To do ::
Among the entries below, find the lines that contain the string "конфигурацию". State only how many there are.

Data to examine ::

=======

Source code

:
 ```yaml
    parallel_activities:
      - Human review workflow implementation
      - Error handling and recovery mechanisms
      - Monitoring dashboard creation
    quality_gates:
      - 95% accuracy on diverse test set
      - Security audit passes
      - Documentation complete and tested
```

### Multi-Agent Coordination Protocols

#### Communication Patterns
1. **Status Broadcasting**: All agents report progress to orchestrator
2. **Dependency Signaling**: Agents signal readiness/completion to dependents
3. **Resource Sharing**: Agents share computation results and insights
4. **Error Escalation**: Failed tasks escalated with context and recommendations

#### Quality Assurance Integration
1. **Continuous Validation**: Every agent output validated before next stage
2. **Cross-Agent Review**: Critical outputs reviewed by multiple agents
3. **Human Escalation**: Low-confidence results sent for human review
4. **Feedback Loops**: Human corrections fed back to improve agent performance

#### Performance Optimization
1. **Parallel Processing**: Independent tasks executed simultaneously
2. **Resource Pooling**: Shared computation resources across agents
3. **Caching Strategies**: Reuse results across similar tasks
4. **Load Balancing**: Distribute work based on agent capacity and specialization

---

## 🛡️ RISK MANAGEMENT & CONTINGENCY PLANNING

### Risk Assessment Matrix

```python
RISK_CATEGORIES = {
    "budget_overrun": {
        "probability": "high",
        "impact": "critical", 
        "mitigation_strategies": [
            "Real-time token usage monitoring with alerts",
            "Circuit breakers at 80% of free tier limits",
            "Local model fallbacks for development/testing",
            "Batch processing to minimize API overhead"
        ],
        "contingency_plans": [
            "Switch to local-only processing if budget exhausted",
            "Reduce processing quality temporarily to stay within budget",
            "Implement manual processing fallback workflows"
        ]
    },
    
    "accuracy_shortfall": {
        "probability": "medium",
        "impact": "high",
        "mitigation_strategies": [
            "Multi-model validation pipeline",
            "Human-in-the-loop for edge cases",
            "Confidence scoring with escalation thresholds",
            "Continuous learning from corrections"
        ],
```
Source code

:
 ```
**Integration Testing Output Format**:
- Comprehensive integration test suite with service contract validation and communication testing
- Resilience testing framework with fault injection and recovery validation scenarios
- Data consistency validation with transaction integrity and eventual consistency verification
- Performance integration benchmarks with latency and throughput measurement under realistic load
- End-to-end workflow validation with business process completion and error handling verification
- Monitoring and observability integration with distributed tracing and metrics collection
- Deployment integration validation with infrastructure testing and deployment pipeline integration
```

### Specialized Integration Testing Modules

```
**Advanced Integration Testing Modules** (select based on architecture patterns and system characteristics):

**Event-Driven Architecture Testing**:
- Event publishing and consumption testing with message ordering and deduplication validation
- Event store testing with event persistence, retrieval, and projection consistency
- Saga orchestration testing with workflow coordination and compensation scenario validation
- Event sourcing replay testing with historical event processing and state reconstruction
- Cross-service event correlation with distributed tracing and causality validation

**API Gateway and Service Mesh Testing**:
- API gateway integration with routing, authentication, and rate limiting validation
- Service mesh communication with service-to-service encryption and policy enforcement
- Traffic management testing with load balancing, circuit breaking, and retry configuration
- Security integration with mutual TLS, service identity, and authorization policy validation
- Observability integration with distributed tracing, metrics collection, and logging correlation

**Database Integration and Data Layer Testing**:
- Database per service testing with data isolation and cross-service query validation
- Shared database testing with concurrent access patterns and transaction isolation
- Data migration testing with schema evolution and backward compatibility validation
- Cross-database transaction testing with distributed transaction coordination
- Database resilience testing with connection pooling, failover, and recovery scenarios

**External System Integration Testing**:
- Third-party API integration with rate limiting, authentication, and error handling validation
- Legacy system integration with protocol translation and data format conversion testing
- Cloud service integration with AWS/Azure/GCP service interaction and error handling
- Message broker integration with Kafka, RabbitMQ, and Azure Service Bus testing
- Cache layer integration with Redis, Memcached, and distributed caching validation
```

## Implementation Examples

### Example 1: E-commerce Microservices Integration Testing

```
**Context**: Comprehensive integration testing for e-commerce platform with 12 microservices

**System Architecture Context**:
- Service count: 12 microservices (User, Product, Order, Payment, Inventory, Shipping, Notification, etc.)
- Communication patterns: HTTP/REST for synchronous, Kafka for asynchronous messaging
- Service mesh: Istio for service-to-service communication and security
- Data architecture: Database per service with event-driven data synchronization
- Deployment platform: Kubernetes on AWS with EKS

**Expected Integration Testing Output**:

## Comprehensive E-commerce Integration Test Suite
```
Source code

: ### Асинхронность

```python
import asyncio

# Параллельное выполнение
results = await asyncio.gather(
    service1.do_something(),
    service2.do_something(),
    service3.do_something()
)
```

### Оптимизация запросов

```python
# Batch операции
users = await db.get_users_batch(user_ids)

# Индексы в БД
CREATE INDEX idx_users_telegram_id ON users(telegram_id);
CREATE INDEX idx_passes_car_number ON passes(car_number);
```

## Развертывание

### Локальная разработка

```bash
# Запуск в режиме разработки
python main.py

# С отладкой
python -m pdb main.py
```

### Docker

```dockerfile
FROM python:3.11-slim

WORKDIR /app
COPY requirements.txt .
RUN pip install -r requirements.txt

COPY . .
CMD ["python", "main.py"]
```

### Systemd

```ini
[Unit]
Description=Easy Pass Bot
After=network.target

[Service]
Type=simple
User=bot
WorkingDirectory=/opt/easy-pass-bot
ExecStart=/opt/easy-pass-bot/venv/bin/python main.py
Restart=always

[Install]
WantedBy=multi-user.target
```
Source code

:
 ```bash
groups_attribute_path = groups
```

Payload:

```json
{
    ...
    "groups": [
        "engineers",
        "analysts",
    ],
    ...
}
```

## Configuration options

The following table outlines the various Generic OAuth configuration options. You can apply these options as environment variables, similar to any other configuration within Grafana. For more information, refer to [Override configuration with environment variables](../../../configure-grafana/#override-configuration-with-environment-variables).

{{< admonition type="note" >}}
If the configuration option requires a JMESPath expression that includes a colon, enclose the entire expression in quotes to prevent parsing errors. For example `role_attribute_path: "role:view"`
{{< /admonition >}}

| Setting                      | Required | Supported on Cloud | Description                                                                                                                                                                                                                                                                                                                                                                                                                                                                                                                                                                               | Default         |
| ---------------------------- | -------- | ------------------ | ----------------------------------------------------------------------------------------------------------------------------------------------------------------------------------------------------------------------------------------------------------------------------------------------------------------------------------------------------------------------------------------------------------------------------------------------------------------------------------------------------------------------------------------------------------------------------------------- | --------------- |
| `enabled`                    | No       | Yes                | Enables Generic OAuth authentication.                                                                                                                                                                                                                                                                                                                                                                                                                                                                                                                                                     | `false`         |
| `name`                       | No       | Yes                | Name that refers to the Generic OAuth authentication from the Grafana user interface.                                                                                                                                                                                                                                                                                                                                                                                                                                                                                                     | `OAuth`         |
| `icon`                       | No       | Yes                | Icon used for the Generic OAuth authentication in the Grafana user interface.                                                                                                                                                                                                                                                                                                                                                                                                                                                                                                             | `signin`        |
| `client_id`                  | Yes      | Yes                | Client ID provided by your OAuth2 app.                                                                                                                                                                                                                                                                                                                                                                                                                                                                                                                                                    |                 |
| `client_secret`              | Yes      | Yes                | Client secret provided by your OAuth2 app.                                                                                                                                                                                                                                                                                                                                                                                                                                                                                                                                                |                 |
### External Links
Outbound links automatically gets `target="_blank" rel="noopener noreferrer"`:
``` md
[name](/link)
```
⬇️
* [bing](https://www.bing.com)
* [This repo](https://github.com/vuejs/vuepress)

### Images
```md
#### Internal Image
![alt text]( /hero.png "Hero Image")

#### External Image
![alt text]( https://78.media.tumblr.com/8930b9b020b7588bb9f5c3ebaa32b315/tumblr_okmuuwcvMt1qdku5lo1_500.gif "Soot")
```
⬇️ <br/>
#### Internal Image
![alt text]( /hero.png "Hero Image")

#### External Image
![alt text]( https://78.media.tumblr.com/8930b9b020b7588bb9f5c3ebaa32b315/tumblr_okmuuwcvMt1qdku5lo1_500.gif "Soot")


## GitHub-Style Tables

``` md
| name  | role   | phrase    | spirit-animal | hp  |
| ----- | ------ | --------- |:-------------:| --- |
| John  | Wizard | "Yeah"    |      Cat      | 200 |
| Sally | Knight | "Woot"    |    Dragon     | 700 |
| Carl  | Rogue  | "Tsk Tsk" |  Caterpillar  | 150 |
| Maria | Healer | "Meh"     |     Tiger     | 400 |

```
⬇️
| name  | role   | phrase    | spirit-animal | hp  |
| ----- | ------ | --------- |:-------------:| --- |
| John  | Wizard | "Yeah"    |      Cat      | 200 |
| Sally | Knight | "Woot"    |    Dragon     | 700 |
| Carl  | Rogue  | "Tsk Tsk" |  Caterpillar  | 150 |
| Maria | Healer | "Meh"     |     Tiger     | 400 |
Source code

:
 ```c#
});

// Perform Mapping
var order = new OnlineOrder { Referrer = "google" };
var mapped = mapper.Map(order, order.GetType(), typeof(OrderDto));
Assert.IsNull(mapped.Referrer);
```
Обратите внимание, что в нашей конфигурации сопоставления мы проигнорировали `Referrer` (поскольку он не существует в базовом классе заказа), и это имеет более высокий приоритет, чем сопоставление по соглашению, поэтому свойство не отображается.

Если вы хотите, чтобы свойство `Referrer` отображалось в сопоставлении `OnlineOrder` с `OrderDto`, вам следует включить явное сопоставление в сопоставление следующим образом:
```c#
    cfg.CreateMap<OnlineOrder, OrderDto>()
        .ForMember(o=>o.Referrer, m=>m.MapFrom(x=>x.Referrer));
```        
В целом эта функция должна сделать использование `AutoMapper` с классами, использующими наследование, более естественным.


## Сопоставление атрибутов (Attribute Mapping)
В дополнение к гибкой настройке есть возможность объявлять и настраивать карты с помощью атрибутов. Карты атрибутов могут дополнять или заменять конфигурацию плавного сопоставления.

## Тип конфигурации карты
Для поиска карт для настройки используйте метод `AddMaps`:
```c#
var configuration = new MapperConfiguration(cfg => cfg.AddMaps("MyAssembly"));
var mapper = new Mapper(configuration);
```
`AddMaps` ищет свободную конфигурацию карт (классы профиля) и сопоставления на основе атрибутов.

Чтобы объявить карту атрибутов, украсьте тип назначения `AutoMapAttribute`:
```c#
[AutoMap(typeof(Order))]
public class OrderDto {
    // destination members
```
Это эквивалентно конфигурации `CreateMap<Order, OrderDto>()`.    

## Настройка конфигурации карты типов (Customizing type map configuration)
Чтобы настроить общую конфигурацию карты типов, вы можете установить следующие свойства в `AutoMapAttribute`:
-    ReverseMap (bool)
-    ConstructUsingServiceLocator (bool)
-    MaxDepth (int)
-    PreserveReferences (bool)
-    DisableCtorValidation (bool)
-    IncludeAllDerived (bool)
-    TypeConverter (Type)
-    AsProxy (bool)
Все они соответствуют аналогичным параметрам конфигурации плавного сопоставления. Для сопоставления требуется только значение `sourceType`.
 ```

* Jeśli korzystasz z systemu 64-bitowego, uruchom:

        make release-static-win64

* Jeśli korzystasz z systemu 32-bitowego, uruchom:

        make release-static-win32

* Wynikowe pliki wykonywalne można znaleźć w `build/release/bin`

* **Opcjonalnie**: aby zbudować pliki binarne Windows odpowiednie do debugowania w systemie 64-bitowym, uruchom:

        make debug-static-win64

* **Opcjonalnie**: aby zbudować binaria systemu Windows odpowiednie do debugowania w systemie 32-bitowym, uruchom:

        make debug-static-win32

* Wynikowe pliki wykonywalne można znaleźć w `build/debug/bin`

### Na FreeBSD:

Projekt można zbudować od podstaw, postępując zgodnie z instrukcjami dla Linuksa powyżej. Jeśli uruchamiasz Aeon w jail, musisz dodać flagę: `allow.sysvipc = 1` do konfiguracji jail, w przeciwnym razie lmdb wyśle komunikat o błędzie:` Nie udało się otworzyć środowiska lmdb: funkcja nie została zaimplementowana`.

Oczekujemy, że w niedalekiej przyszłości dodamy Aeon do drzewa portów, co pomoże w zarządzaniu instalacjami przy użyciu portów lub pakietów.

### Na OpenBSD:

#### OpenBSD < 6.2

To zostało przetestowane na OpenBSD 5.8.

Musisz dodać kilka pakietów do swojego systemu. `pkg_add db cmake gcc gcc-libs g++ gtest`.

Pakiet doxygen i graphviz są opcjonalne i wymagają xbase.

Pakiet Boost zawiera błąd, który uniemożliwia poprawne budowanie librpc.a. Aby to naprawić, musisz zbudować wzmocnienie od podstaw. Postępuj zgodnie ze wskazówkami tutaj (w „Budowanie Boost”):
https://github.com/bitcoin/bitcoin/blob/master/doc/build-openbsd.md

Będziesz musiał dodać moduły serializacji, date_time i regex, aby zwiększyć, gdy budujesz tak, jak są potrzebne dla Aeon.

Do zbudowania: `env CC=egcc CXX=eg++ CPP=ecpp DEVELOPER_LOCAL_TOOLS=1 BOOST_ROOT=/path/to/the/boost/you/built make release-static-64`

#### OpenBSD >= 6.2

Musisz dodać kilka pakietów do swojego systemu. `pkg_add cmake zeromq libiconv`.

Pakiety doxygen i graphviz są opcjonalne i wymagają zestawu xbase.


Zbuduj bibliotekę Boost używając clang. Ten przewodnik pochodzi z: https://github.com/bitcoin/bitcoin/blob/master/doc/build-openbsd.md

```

=======

Response to the task ::
3